— Begin SELECTED EXTRACT —

First hosted on the GroupMe app a decade ago, the channel was once a place for professional babysitters looking for work. It’s since become a wider receptacle for community events, missing pets, housing searches, recommendations for car mechanics and so much more. 

Hence Mattison’s incessant flow of texts.  

“I’m a psychopath in that regard,” Mattison said. “My phone is just ‘ding’ ‘ding’ ‘ding’ ‘ding.’ Pavlov would have loved me.”

The 27-year-old photographer and arts teacher has lived in Jackson for almost four years. He’s been in the group chat just as long. Now, as an administrator, it’s his job to stay afloat with its latest developments. 

Mattison recently became one of the group chat overseers, although, for the most part, he was already checking nearly every message. That was a personal choice. 

The group chat has had its fair share of drama and disputes, a weight that typically falls on the administrators to handle.  

Payton Speer, 33, had been in those shoes for a large part of the last two years and member of the group chat since its early days. She recently decided she had enough with being in the leadership role. 

After a barrage of several dozen negative messages hit her inbox during Vice President J.D. Vance’s visit to Jackson earlier this summer, Speer put the group chat on pause. 

Messages complaining about the vice president’s motorcade traffic devolved into a prolonged back-and-forth dispute between a few members, mostly about whether Vance deserved respect or if politics even belonged in the group chat.

— End SELECTED EXTRACT —
— Begin RAW RECORDS —

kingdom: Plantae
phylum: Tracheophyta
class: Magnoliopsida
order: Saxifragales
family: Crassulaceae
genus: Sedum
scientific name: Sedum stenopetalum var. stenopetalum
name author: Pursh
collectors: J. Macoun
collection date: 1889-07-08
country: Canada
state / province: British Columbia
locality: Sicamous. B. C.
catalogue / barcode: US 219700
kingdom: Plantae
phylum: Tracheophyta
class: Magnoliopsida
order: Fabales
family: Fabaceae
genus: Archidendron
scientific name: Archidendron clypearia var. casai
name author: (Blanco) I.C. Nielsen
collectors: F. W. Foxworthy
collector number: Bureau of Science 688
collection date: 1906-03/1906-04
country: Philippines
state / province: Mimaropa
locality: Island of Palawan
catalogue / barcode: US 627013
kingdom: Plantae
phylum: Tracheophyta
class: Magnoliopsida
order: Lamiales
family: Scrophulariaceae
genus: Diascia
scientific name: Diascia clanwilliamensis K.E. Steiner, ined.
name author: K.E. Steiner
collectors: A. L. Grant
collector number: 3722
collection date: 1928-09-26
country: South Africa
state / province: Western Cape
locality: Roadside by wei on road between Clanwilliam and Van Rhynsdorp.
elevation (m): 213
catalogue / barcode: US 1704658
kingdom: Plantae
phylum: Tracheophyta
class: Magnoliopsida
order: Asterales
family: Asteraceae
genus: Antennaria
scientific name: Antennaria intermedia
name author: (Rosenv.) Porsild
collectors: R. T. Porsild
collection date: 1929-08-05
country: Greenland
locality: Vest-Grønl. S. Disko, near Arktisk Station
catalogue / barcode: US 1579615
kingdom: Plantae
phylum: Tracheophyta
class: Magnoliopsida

— End RAW RECORDS —

• REQUIRED TASKS
[a] Reproduce the group chat article from "Hence Mattison’s incessant" to "the leadership role.".
[b] According to the group chat article, what was the channel originally a place for?
The records stand apart from the group chat article and have no connection to it.

• ANSWERS FOR THIS EXERCISE
[a]
Hence Mattison’s incessant flow of texts.  

“I’m a psychopath in that regard,” Mattison said. “My phone is just ‘ding’ ‘ding’ ‘ding’ ‘ding.’ Pavlov would have loved me.”

The 27-year-old photographer and arts teacher has lived in Jackson for almost four years. He’s been in the group chat just as long. Now, as an administrator, it’s his job to stay afloat with its latest developments. 

Mattison recently became one of the group chat overseers, although, for the most part, he was already checking nearly every message. That was a personal choice. 

The group chat has had its fair share of drama and disputes, a weight that typically falls on the administrators to handle.  

Payton Speer, 33, had been in those shoes for a large part of the last two years and member of the group chat since its early days. She recently decided she had enough with being in the leadership role.

[b] Professional babysitters looking for work.